Facciamo il punto della situazione dopo un paio di anni dalla lungimirante operazione CAI fortemente voluta dal Presidente Berlusconi e dalla allegra cordata di imprenditori amici, tra conti ufficiali e stime, abbiamo perso oltre 7 miliardi di euro! Facile , no? Prevedibile, anche!
Tutto ciò a dire del sempre più lungimirante Presidente del Consiglio pur di non lasciare l’Alitalia “in mano straniera”, e salvaguardare la "compagnia di bandiera" ed il livello occupazionale cercando nel contempo di “rilanciare” la compagnia aerea italiana su cui aveva avanzato una proposta di acquisto Air France, la quale nella propria onestissima proposta aveva messo in conto l'enorme passivo a bilancio e gli esuberi di personale, prevedendo piani programmatici atti al risanamento e al ripristino di una forte competitività aziendale a livello europeo e mondiale.
La cordata ha fondato la Cai (Compagnia aerea italiana) ma con un bell’aiuto da parte del governo che ha scorporato la vecchia Alitalia in una “bad company” "che si è accollata tutti i debiti" e in una “new company”, con quanto di buono era rimasto. In più ha accordato alla Cai un consistente piano di armottizzatori sociali, mandando in cassa integrazione 5.500 lavoratori, di cui pochissimi sono stati finora riassorbiti e per tutti gli altri si apre il baratro della disoccupazione, alla faccia della salvaguardia dei livelli occupazionali, reddituali e dei diritti concordati con i sindacati nella estenuante trattativa che abbiamo tutti seguito attraverso i media. Oltretutto, grazie ad un decreto ad hoc è stato possibile formare nuovi assistenti di volo e assumerli con contratti svantaggiosi a paragone di quelli che firmava Alitalia. In tutta questa – lunga e complessa – storia va annoverato un altro vincitore: l’imprenditore Carlo Toto che ha venduto la sua Airone.

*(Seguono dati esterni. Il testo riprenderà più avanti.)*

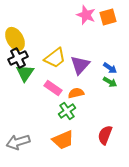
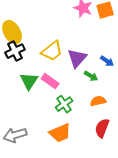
green triangle: (25, 73) -> (29, 81), moved
green arrow: (110, 82) -> (91, 76), moved
orange semicircle: (76, 93) -> (98, 101), moved

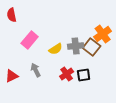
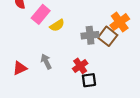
pink rectangle: (30, 40) -> (41, 14), moved
yellow semicircle: (56, 49) -> (57, 25), moved
black square: (84, 75) -> (89, 80), moved

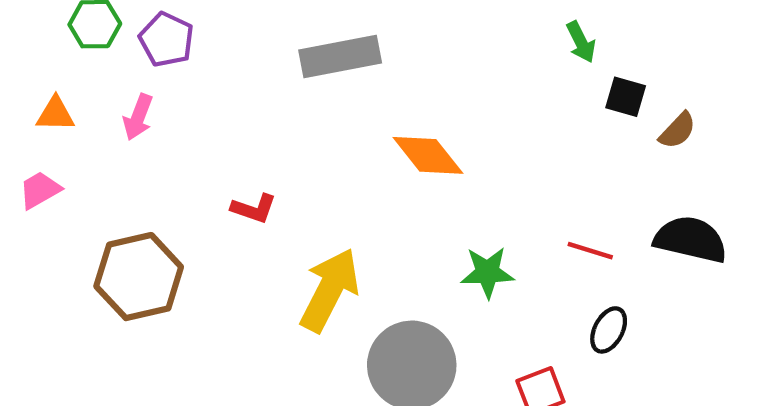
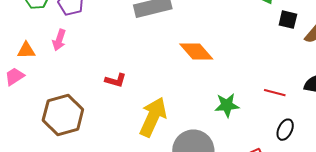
orange triangle: (55, 114) -> (26, 50), moved

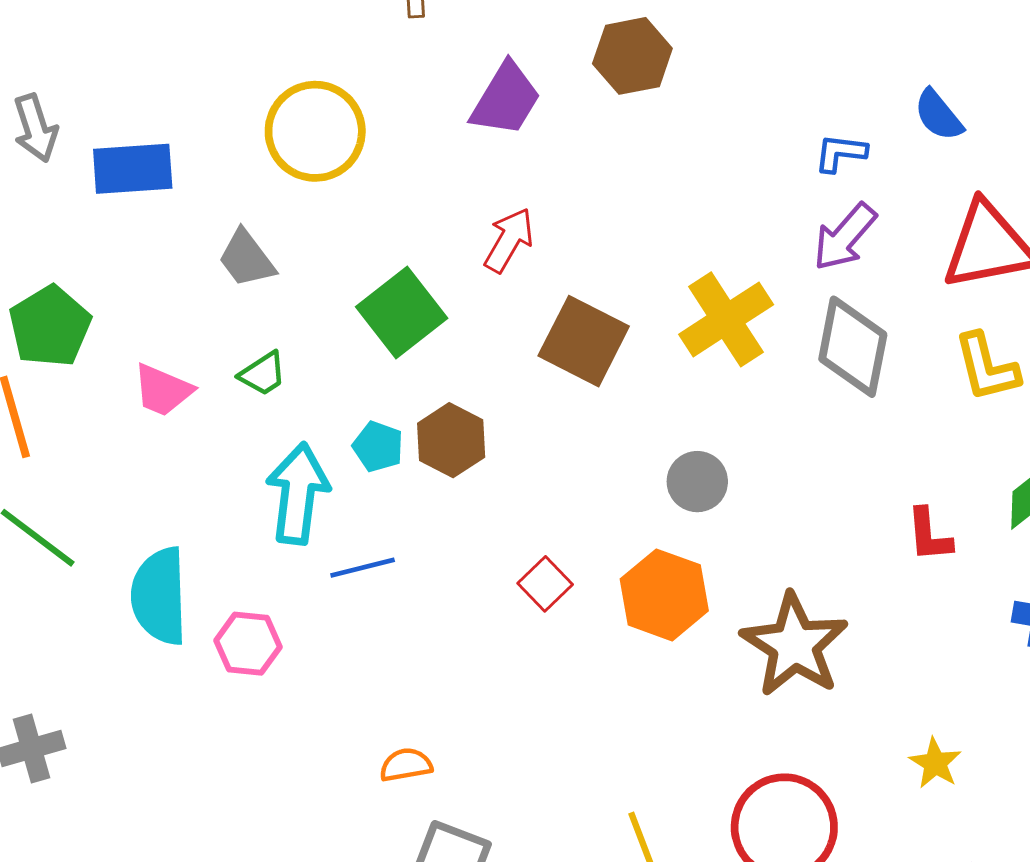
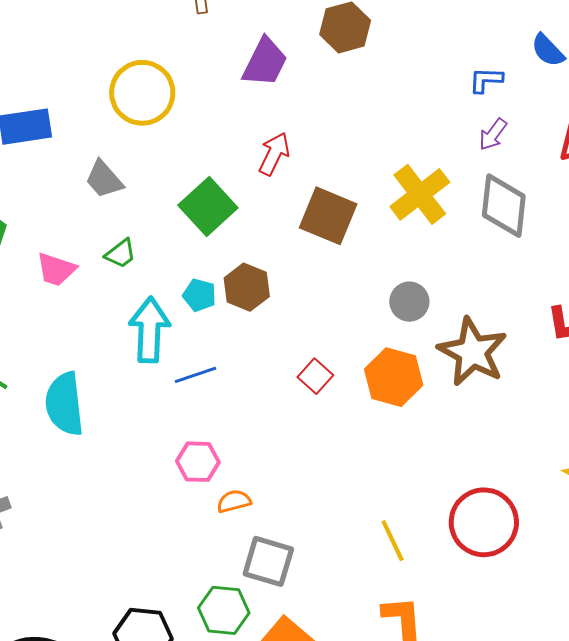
purple arrow: (845, 237) -> (493, 134), size x0.7
pink hexagon: (248, 644) -> (198, 462), moved
brown star: (794, 645) -> (473, 352), moved

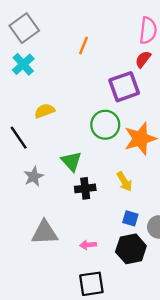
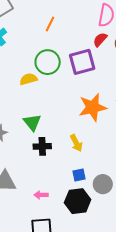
yellow semicircle: (45, 111) -> (28, 79), moved
green circle: (105, 125) -> (48, 62), moved
blue square: (130, 218) -> (79, 175), turned -32

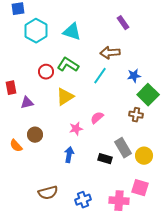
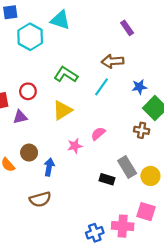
cyan triangle: (72, 32) -> (60, 20), moved
red circle: (46, 72) -> (28, 91), moved
blue arrow: (69, 155) -> (49, 167), moved
brown semicircle: (48, 193) -> (40, 199), moved
blue cross: (83, 200) -> (95, 233), moved

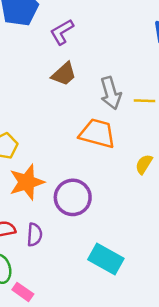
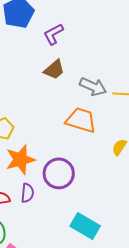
gray arrow: (111, 93) -> (93, 87), turned -52
purple semicircle: (35, 235) -> (27, 193), moved

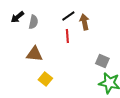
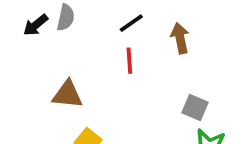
gray semicircle: (33, 22) -> (66, 18), moved
brown arrow: (84, 22) -> (180, 38), moved

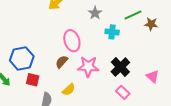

Bene, tutto questo è costato 7 miliardi di euro. Soldi sborsati dagli italiani, attraverso le tasse. Ora, dicono i lavoratori di Alitalia, è arrivato il momento di chiedere il conto. Stamattina gli avvocati Francesca Scoppetta e Davide Romano hanno illustrato alla stampa il progetto di una class action contro la pubblica amministrazione a cui potranno partecipare i contribuenti che si sentono “beffati” dal modo in cui è stata gestita l’operazione Alitalia. L’idea della class action è dell’associazione Anelta, gli ex lavoratori dell'aviazione civile, che saranno parte attiva della class action. “Presenteremo la diffida al Tar ad ottobre, e c’è tempo per unirsi, rivolgendosi all’associazione, fino a settembre”, spiega Scoppetta.

Ma in realtà gli “step” dell’azione collettiva prevedono anche un ricorso alla Corte europea dei diritti dell’uomo e alla Corte di giustizia europea. Se dovessero esserci dei risarcimenti, questi verrebbero distribuiti a tutti i partecipanti alla class action. Certo, l’importo per sostenere l’azione non è piccolo, circa mille euro a persona, ma grande è la questione che si va ad affrontare. Sia dal punto di vista economico che giuridico. “Nel ricorso affronteremo sia l’aspetto economico della mancanza di trasparenza nella vendita di Alitalia che l’aspetto giuridico, poiché vi è stata grande disinvoltura nell’applicazione del diritto: certamente nella tutela del lavoro, ma anche nella gestione della vendita”.

Un esempio per tutti: la Cai ha applicato la discontinuità aziendale quando si è trattato di applicare i nuovi contratti ai lavoratori. Ma ha fatto valere la continuità di servizio quando si è trattato di ottenere dall’Enac il certificato aeronautico. Quello di Alitalia è stato tarsferito in brevissimo tempo a Cai. Ma allora, è la stessa azienda o no? “La vicenda di Alitalia rappresenta un paradigma – dice Guido Gazzoli, autore del libro “Aerei di carta” proprio sull’operazione della ex compagnia aerea italiana – le logiche applicate ai lavoratori, considerati non una risorsa ma un ‘materiale umano’ da contendersi al minor prezzo sono quelli che oggi Fiat vorrebbe imporre nella sua newco”. Fili da riallacciare, anche cominciando dai tribunali.